## [Document text]
....

• Binary information received from an external device is usually stored in memory for later processing. Information transferred from the central computer into an external device originates in the memory unit.


  • The CPU merely executes the I/O instructions and may accept the data temporarily, but the ultimate source or destination is the memory unit.


  • Data transfer between the central computer and I/O devices may be handled in a variety of modes.


  • Some modes use the CPU as an intermediate path; others transfer the data directly to and from the memory unit.


  • Data transfer to and from peripherals may be handled in one of three possible modes:


  • 1. Programmed I/O
    
    2. Interrupt-initiated I/O
    
    3. Direct memory access (DMA) 
    

  • Programmed I/O operations are the result of I/O instructions written in the computer program.


  • Each data item transfer is initiated by an instruction in the program.


  • Usually, the transfer is to and from a CPU register and peripheral. Other instructions are needed to transfer the data to and from CPU and memory. Transferring data under program control requires constant monitoring of the peripheral by the CPU.

....

## [Data for review]
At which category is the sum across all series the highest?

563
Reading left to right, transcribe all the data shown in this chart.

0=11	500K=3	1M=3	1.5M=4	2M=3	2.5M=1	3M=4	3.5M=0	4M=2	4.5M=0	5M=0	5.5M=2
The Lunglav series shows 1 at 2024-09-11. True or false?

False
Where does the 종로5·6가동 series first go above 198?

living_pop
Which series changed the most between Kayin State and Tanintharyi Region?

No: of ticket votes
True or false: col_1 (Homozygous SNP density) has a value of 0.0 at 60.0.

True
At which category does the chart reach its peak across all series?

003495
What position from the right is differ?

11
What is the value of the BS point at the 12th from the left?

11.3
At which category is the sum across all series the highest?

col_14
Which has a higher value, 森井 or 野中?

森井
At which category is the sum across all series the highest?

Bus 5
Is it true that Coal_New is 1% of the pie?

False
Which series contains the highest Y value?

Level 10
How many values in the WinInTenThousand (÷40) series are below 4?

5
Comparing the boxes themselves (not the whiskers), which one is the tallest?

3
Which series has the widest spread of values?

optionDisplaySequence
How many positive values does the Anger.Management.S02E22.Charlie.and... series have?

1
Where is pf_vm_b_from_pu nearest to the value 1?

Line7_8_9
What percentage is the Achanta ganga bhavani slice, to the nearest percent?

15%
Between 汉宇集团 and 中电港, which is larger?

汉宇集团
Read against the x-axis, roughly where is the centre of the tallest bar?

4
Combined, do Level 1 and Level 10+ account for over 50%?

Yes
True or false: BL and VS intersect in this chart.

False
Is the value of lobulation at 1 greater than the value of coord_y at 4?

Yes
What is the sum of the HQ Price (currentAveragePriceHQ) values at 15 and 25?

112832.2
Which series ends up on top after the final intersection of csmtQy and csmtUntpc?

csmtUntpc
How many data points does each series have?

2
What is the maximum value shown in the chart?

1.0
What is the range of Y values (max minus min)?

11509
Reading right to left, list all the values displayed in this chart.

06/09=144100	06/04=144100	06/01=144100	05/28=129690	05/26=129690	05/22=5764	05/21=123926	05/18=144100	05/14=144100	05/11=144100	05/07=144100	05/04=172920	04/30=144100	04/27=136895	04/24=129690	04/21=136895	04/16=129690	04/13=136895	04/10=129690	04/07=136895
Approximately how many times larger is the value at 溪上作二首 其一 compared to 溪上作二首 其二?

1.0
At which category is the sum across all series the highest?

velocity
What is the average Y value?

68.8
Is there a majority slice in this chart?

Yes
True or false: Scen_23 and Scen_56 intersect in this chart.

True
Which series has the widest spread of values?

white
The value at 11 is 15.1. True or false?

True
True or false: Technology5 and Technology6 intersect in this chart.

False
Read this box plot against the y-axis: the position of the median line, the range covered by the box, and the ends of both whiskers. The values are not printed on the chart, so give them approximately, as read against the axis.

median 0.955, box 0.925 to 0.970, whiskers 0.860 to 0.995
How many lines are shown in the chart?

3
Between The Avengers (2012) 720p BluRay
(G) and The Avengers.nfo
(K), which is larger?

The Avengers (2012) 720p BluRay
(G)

....

## [Study questions]
• 1. Pull out the part of the passage on I/O data transfer that starts at "2. Interrupt-initiated I/O" and ends at "by the CPU.", word for word.
• 2. Put this sentence from the passage on I/O data transfer into Spanish: "Each data item transfer is initiated by an instruction in the program."
The records have nothing to do with what comes next.

## [Solutions for each task]
• 1.
2. Interrupt-initiated I/O
    
    3. Direct memory access (DMA) 
    

  • Programmed I/O operations are the result of I/O instructions written in the computer program.


  • Each data item transfer is initiated by an instruction in the program.


  • Usually, the transfer is to and from a CPU register and peripheral. Other instructions are needed to transfer the data to and from CPU and memory. Transferring data under program control requires constant monitoring of the peripheral by the CPU.

• 2. Cada transferencia de un elemento de datos se inicia mediante una instrucción del programa.